Die Eterna Royal KonTiki Modellreihe: Hidden Champion oder Groschengrab?

    • Offizieller Beitrag

    Liebe Uhrenfreunde,


    wenn man sich länger mit dem Thema Uhren beschäftigt, hat man unweigerlich diese Momente, wo man denkt: "Hätte ich damals bloß..." Die Leerstelle füllt sich meist mit Gedanken zur PP Nautilus für 15k, die man nicht haben wollte, die Sub No Date, die für 3k zu profan erschien, der Datograph, der bestimmt noch unter 25k fällt etc. pp. - je älter man ist, desto doller werden die Geschichten :opa:


    Nun sind das bei den üblichen Verdächtigen meist nicht wirklich überraschende Entwicklungen, das hätte man kommen sehen können (hat es meist auch) und steht damit nicht wirklich allein.

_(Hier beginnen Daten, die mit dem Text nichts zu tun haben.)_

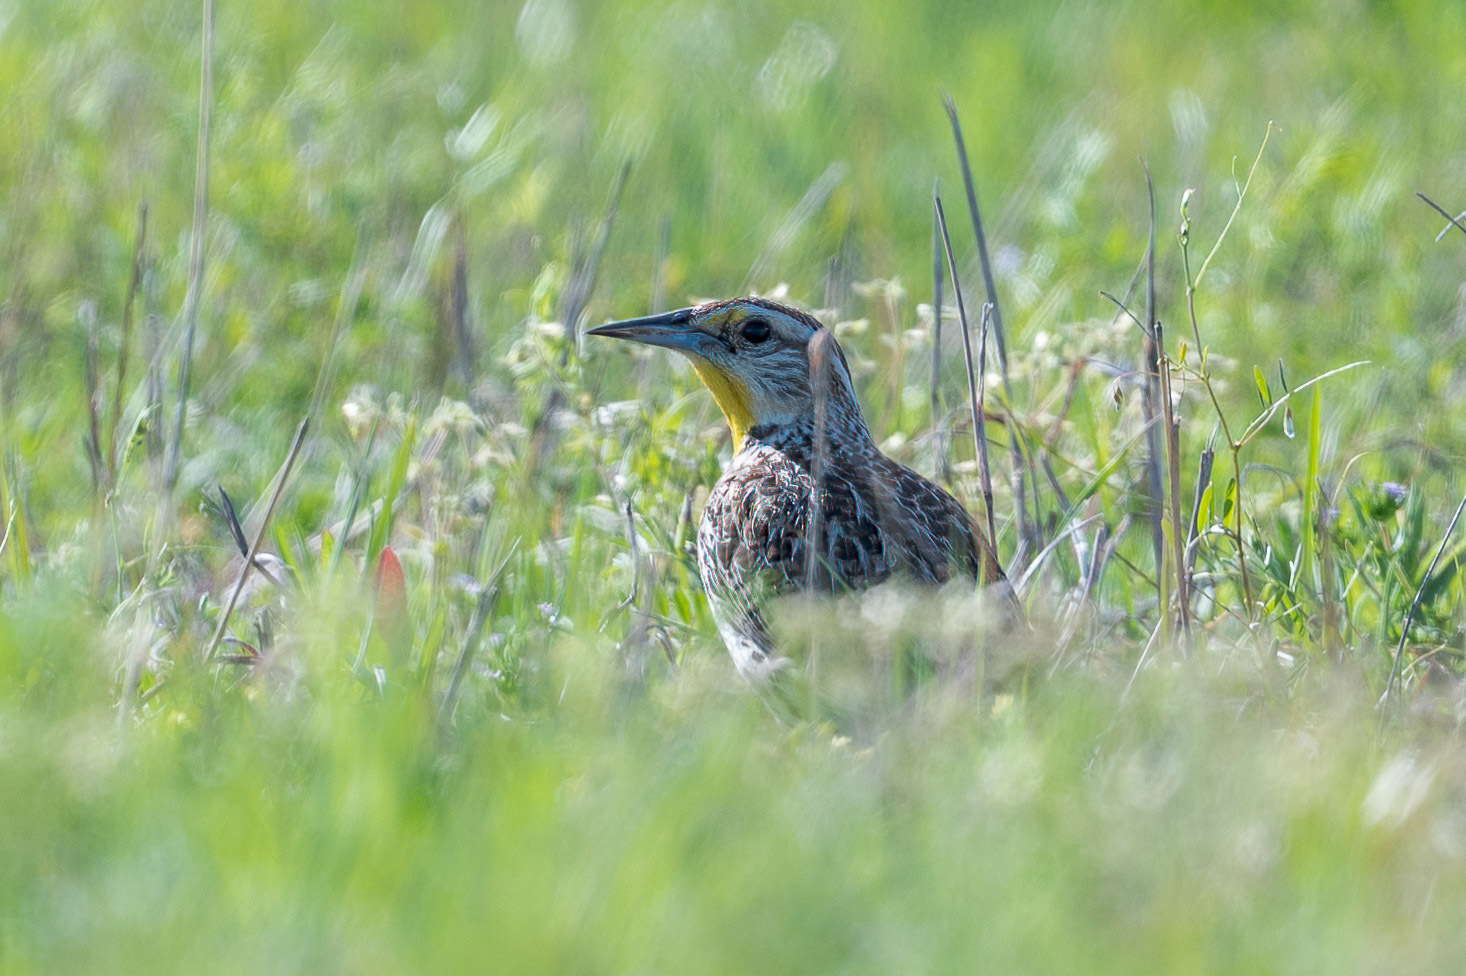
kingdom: Animalia
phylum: Chordata
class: Aves
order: Passeriformes
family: Icteridae
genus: Sturnella
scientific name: Sturnella neglecta
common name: Western meadowlark
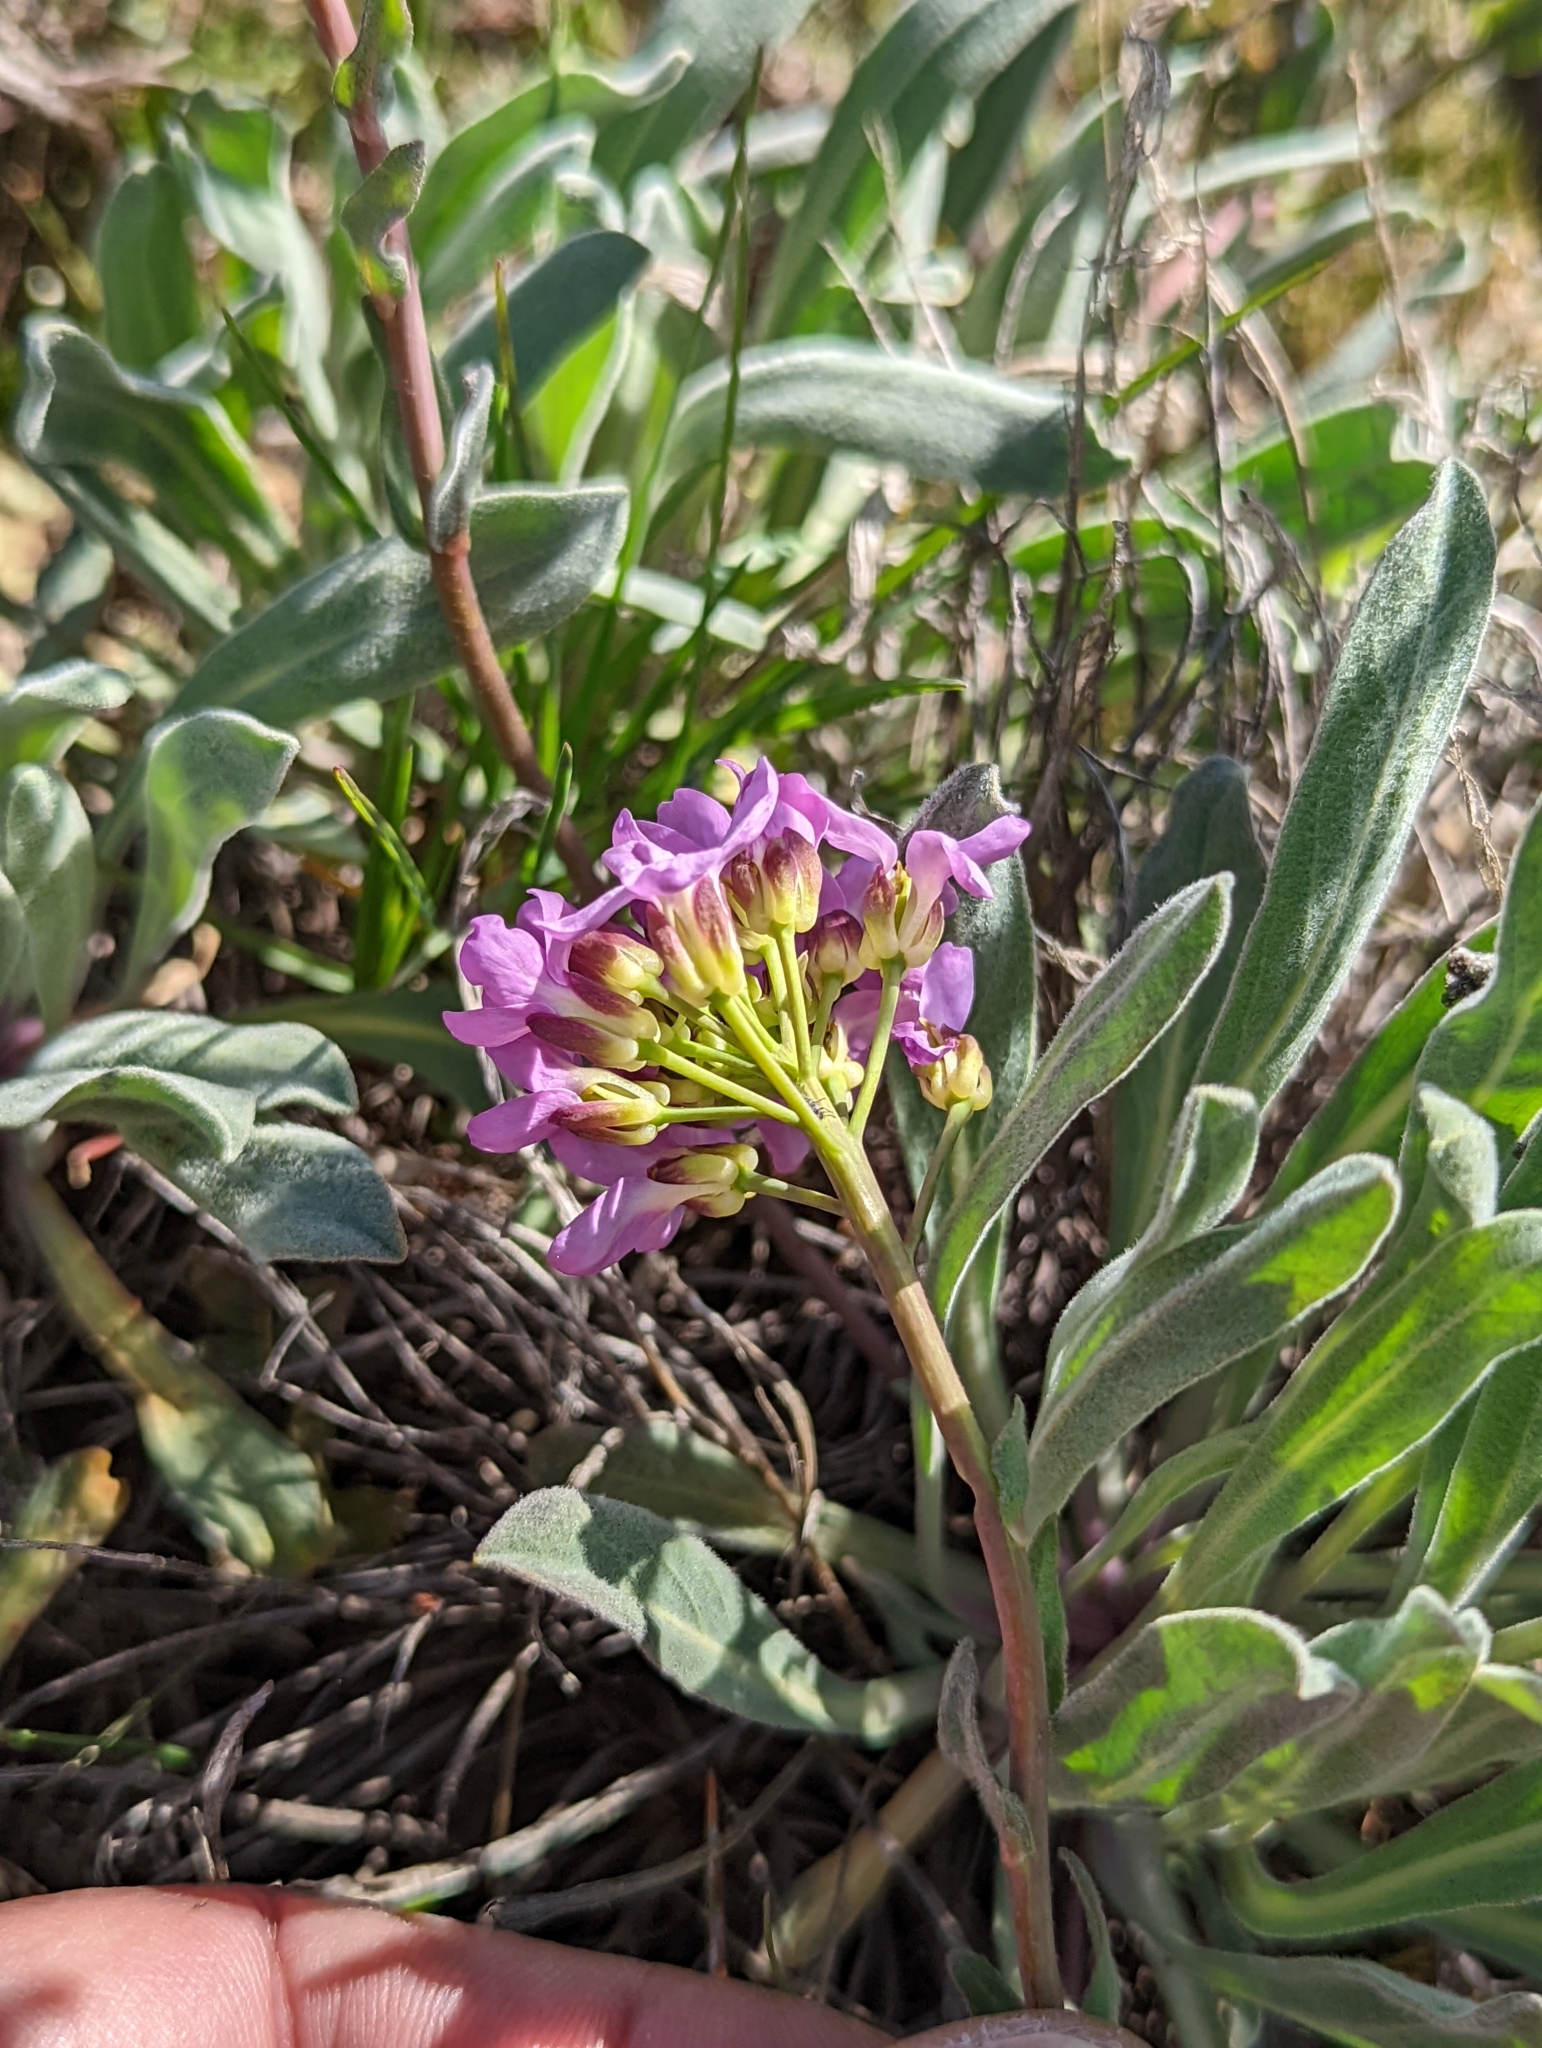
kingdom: Plantae
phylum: Tracheophyta
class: Magnoliopsida
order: Brassicales
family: Brassicaceae
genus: Phoenicaulis
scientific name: Phoenicaulis cheiranthoides
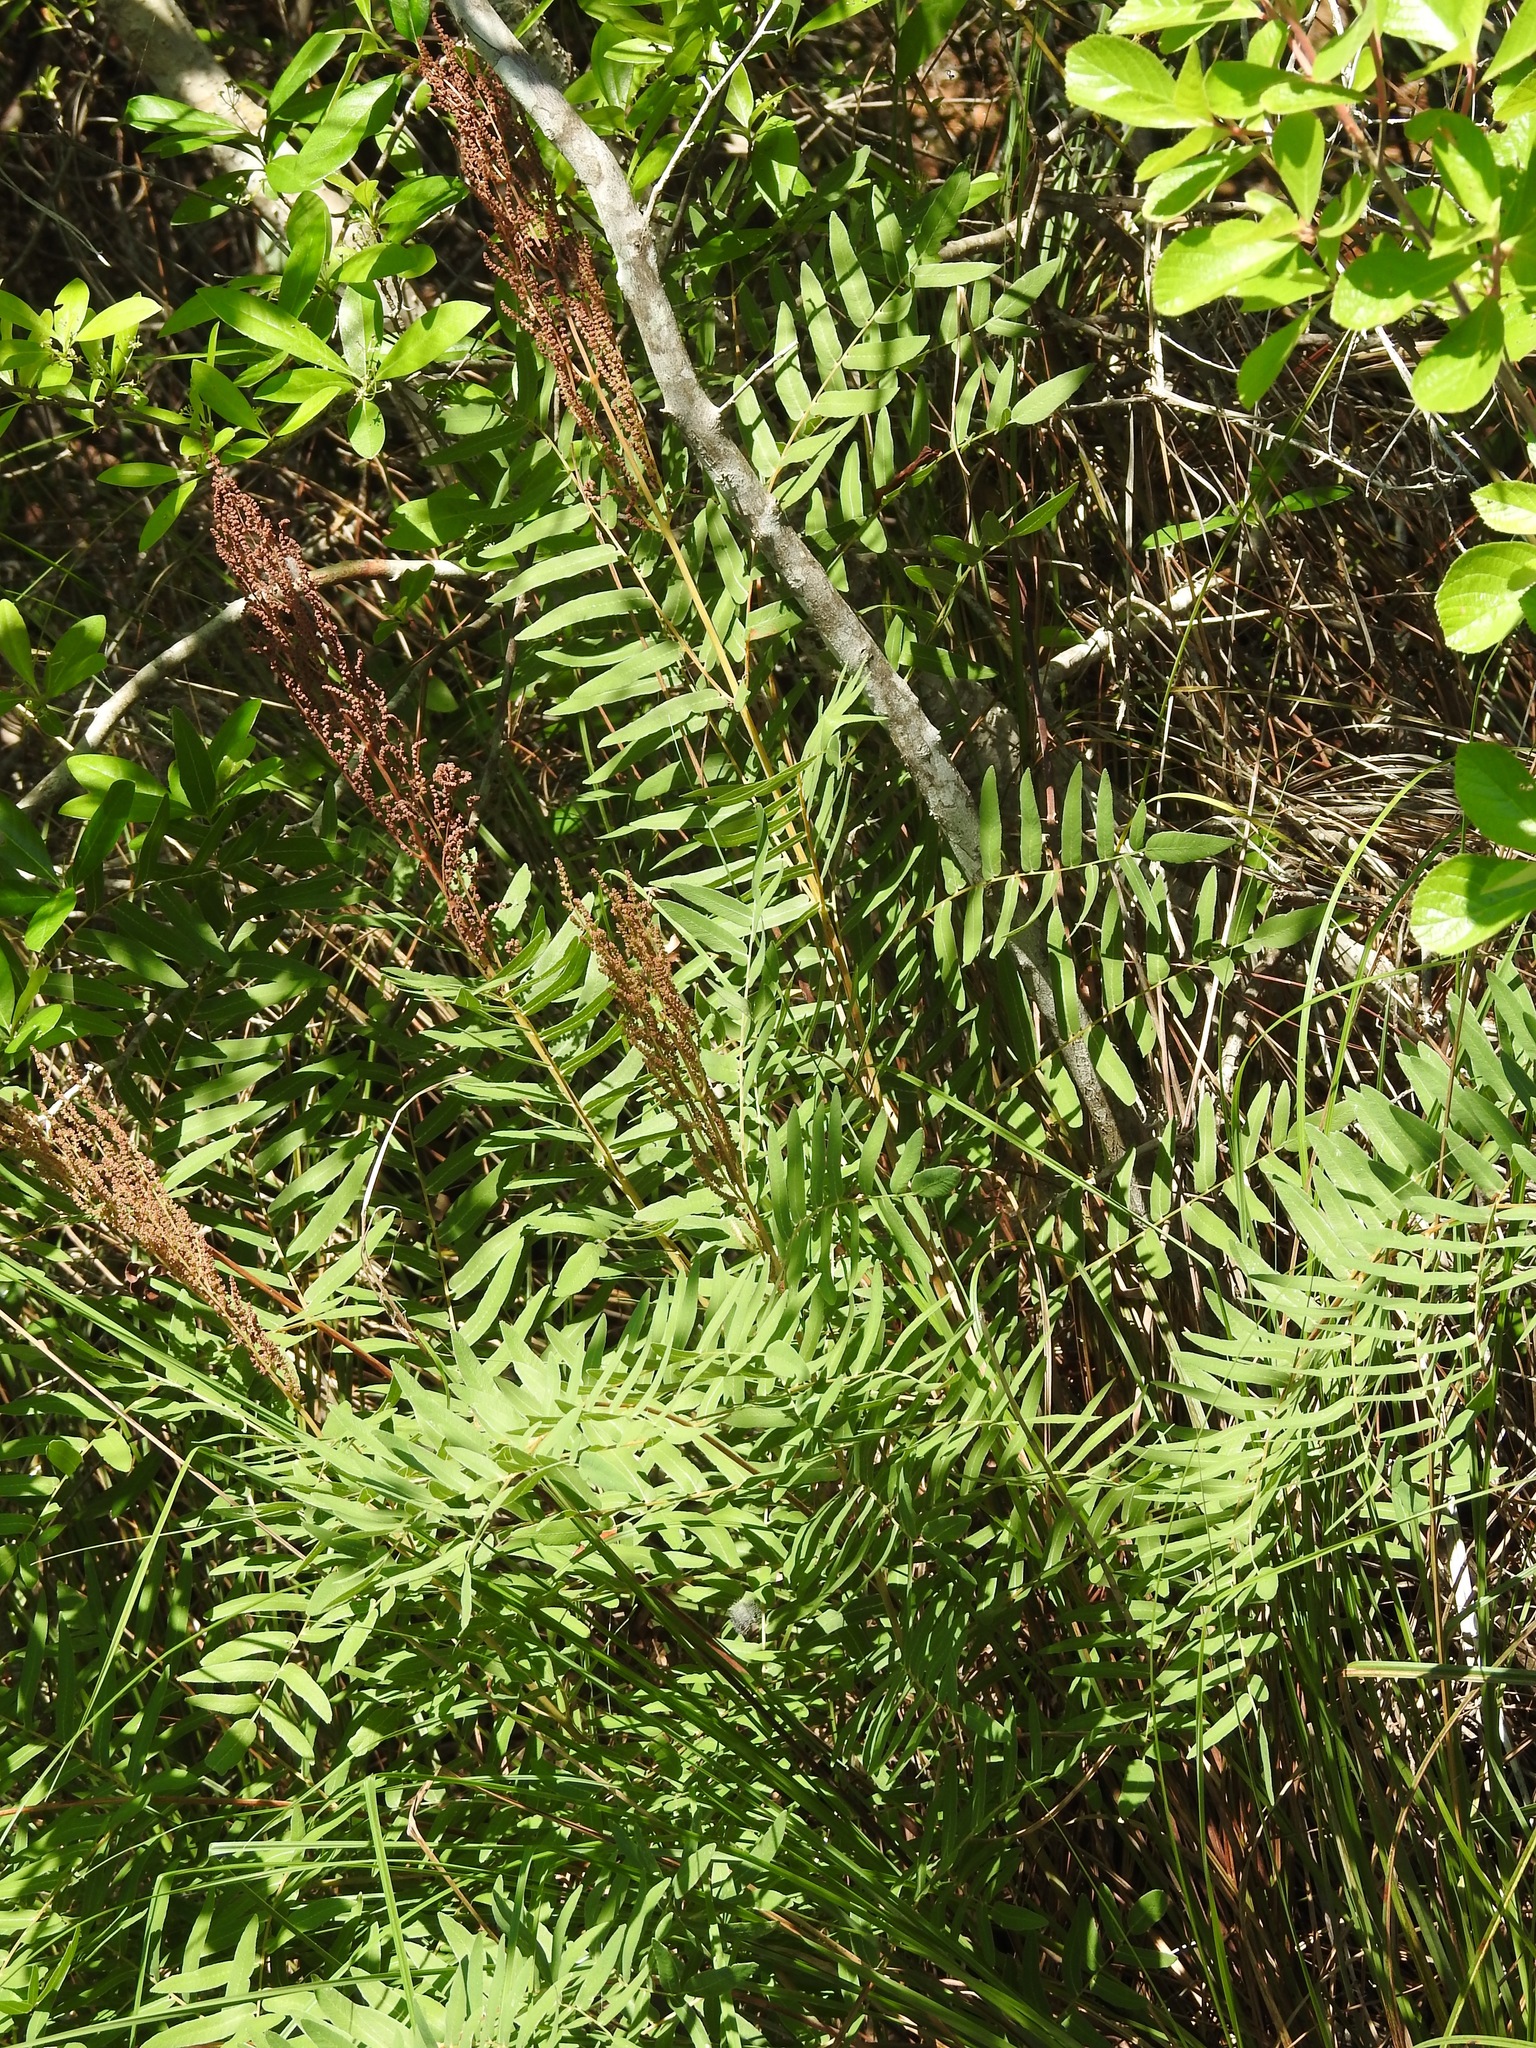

    Und dann gibt es ja aber immer wieder etwas abseitige Modelle und Marken, die lange verschmäht oder gar vergessen waren, nur um dann irgendwann plötzlich wieder aufzutauchen und zwar meist mit Preisen, die den alten Hasen die Augen reiben lassen. Das kann bei etablierten Marken passieren: zum Beispiel mit sehr seltenen Uhren, die neu "entdeckt" werden (z.B. bei IWC eine 3705, Deep One oder 3239 Laureus), oder mit gängigen Modellen, deren Qualitäten man erst so richtig wertschätzt, wenn sie nicht mehr gebaut werden (z.B. Omega 2254.50), oder mit Uhren, bei denen sich die Wahrnehmung von "abgenudelt und veraltet" zu "authentisch und einzigartig" wandelt (z.B. Heuer SG 1550 BUND).


    Nicht selten sind es aber Uhren von längst vergangenen Marken, die es trotz großer Taten in der Vergangenheit komplett dahingerafft hat oder die heute nur noch als Schatten/Namen existieren. Gängige Beispiele wären hier Enicar, UG, Minerva oder Excelsior Park. Nun kann man leider nicht in der Zeit zurückreisen und sich zu günstigen Kursen mit dem notwendigsten eindecken, diese Chancen sind vertan. Es stellt sich aber die Frage: Welche Marken und Modelle, die heute im Tal der Tränen sind, könnten denn in 10, 20 oder 30 Jahren eine vergleichbare Wiederauferstehung feiern?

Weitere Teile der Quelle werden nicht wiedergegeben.